Passage ▸

*-*-*

It had to cut its Healthy Families program, which provides healthcare to low-income children, despite increasing demands for services.

The state’s education system ranks 47th out of the 50 states, and its bonds are junk.

Under the budget deal Gov. Arnold Schwartzenegger and the Democratic-controlled Legislature cut this summer to close California’s $26.3 billion budget deficit, billions were slashed from the education budget, and 60,000 state employees were slated to be sacked.

Some teachers even resorted to a hunger strike in response.

All of this has dealt a huge blow to Schwartzenegger’s popularity.

Crisis Could Have Been Averted,

“Sadly, this story could have had a happy ending,” Norquist said.

Had California lived within the limitations imposed under the 1979 Gann Amendment, which limited the growth of spending to the rate of economic growth, some analysts say the state would be in a far better fiscal situation today.

But former Republican Gov. George Deukmejian allowed exemptions to budget items, such as education, before leaving office in 1991, which began the state’s current fiscal trend.

So, California’s spending increased 180.9 percent between 1991 and 2001, and the state budget ballooned from $51.4 billion in 1991 to $144.5 during the past fiscal year, according to the Reason Foundation.

Since 1991, California’s revenues have increased by 166.9 percent, or 5.61 percent annually. The state would have a $15 billion surplus today instead of expecting a $42 billion deficit in 2010 had it lived within the limits of the Gann Amendment and limited its spending increases to 4.38 percent annually, the Reason Foundation found.

During the past 10 years, the number of California state employees exploded from around 270,000 in 1997 to 356,000 today, which placed increasing pressure on the state budget, especially in the form of pension obligations.

California Economy Has Global Implications

California’s problems matter globally because, if it were an independent nation, it would have the world’s eighth-largest economy. It dwarfs those of Iceland and Ireland ? both of which have economies that have fallen into shambles.

The boom days of the 1950s and 1960s when jobs were plentiful and towns and cities sprang from the desert have faded into memories.

“The concept of the California dream was a certain quality of life,” Michael Levine, a Hollywood mover and shaker, told The Guardian. “It was experimentalism and creativity. California was a utopia.”

But that utopia is largely gone now. In Los Angeles alone, the poverty rate has hit 20 percent, and Fresno and Modesto have jobless rates rivaling Detroit.

The situation prompted University of Southern California professor Kevin Starr, who has written a series of books on California history, to say: “California is on the verge of becoming the first failed state in America,” according to The Guardian.

The bursting of the housing bubble and the resulting epidemic of unemployment and homelessness in parts of California symbolize the state’s economic downturn.

One in four mortgages in which homeowners owe more than their property is worth can be found in California.

*-*-*

Work instructions ▸ List every percentage figure given in the passage on California's budget crisis, in the order in which they appear.

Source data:
*-*-*

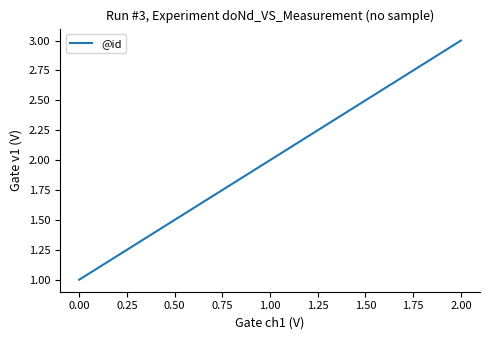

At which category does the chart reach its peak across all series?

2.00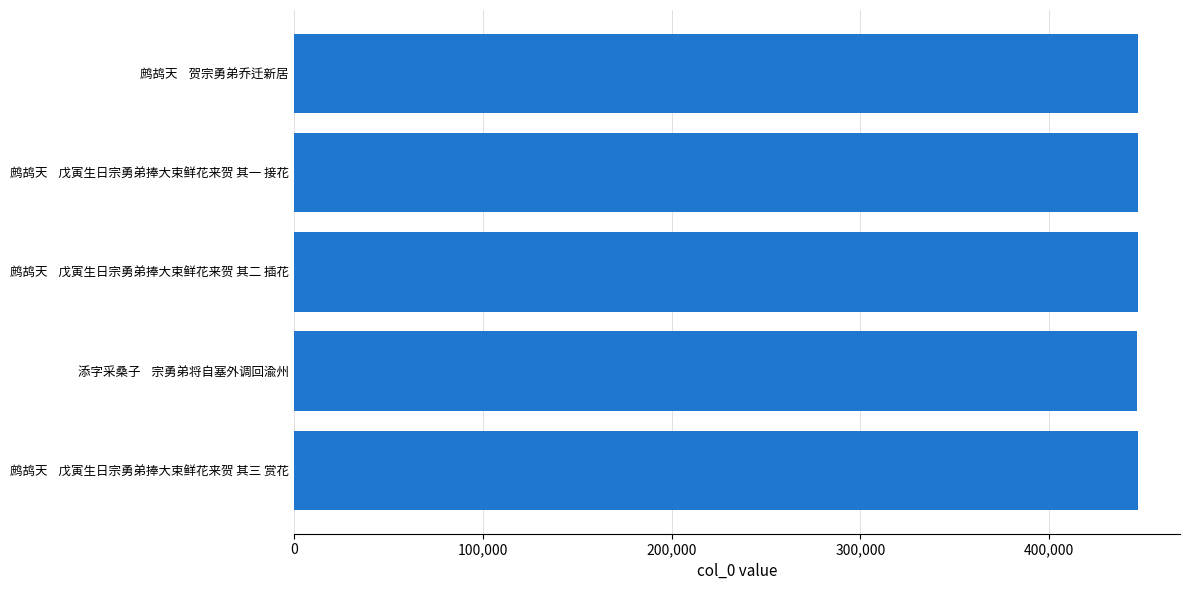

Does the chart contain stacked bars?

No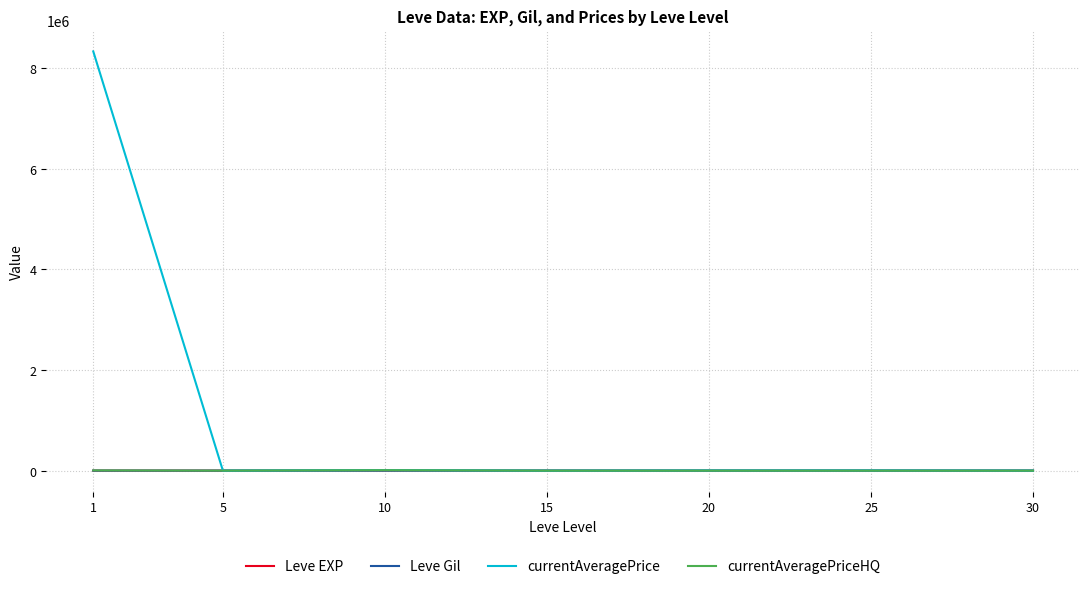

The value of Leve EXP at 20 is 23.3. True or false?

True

*-*-*

Exercise response ▸ 180.9 percent, 166.9 percent, 5.61 percent, 4.38 percent, 20 percent